Photovoltaic Solar Electricity (Resource, Performance and Value)
Institute for Energy
The reference laboratory operating under this Action, the European Solar Test Installation (ESTI), performs a crucial role for solving the technical and scientific issues raised by the large-scale implementation of photovoltaic generators (an anticipated 12% of European electricity supply by 2020). The Action will determine performance and longevity of photovoltaic technologies by calibration and the use of new accelerated ageing techniques, in particular for 2nd and 3rd generation devices (thin-film, high-efficiency and low-cost). This will enable photovoltaic enterprises (manufacturing, system integrators, utilities and financial investors) to establish in a harmonized way the energy performance of power plants throughout their life-time. The Action will also perform research on ultra-efficient solar cells, and support the development of such new technologies by performance verification and calibration. Assessments of solar resources will feedback into cost-calculations on a regional scale and into modelling of dispatch issues in European grid networks.
1. The implementation of the traceability chain from primary SI references to the verification of the power and energy generation of photovoltaic devices through development of experimental methods suitable for international standardisation, and the dissemination of such methods to the research community, industry and end users.

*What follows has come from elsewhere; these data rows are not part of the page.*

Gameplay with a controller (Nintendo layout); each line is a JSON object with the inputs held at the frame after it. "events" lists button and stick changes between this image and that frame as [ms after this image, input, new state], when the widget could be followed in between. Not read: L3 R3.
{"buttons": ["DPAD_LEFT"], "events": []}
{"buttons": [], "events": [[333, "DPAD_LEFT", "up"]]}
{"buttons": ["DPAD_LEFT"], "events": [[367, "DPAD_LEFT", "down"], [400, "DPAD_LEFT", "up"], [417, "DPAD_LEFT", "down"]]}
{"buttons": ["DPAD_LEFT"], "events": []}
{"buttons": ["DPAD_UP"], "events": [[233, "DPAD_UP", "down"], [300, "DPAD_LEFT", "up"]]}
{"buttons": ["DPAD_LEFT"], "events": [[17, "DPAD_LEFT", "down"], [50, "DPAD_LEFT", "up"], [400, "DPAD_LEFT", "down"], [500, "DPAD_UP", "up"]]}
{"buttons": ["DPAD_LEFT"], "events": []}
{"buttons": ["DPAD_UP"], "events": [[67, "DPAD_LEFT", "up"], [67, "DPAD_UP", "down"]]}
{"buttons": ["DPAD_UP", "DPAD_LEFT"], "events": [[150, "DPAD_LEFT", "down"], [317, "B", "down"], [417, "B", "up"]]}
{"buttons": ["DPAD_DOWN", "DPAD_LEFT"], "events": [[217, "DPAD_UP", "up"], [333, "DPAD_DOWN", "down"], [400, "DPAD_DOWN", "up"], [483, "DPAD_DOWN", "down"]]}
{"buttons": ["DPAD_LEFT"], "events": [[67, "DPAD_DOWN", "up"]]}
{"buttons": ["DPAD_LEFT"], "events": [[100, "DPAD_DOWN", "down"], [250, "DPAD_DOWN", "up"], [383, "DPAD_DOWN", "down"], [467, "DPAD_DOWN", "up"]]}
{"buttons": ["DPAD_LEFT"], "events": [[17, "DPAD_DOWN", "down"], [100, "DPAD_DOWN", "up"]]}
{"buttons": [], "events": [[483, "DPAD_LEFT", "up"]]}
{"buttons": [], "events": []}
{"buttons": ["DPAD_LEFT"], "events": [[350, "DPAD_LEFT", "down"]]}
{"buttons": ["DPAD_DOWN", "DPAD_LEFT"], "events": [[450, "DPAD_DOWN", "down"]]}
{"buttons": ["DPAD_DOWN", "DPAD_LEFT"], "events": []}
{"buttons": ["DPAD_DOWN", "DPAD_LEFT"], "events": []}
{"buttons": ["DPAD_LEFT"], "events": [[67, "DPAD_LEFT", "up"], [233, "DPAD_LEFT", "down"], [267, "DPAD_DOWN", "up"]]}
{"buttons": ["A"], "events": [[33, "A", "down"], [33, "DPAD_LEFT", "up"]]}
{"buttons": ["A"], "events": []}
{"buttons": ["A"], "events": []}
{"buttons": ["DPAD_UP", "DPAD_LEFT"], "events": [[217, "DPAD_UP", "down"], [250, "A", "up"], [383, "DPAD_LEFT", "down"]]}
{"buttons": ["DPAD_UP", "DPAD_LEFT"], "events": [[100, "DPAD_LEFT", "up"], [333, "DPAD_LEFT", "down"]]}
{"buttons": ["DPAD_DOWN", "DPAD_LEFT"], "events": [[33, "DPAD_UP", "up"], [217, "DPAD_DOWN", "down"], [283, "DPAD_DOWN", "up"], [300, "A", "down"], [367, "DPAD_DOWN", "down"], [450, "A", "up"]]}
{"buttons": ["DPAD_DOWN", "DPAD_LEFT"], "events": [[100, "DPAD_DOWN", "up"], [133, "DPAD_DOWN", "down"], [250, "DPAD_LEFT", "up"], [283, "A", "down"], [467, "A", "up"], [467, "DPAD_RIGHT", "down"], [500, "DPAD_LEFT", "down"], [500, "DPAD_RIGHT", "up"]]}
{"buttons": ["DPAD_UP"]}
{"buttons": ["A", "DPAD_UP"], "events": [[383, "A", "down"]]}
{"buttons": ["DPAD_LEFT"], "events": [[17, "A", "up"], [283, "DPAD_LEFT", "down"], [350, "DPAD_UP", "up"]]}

2. The lifetime of a photovoltaic module is one of three key factors determining the generation costs of solar electricity. The action will develop means to determine the ageing and acceleration factors required to predict the end-of-life condition of photovoltaic modules. The activation energies and critical stress factors in the life-time of photovoltaic components, in particular thin-film materials, will be investigated.
3. Establishment of an integrated method for the energy output of new generation photovoltaic modules, particularly thin-film technologies. A systematic study will be made of material performance characteristic in operational conditions, with particular attention to integrating the results in a life time energy rating parameter. This will enable comparison of performance within module families, as well as evaluation and comparison between different technologies and will feed into international standards and norms.
4. The Photovoltaic Geographic Information System (PVGIS) is a system for estimating the solar energy resource and making knowledge available to the public. As part of this work PVGIS will develop high resolution databases of solar radiation. The GIS analysis will provide the platform to integrate traceability, energy rating and life-time assessment and to develop standards in a single integrated system. Supplementary data on temperature will allow the assessment of performance degradation. The impacts of large scale deployment on existing European electricity grids will be analysed..
5. Exploratory Research will address new material concepts high efficiency solar cells and next generation materials. The focus will be on innovative photon absorption approaches such as selective emitters, photon up/down converters and polymer based devices. New experimental apparatus for the characterisation of high efficiency multi- junction solar cells and indoor characterisation of concentrator cells will be developed. These studies feed back to the research community as measurement methods for the future generations of solar cells.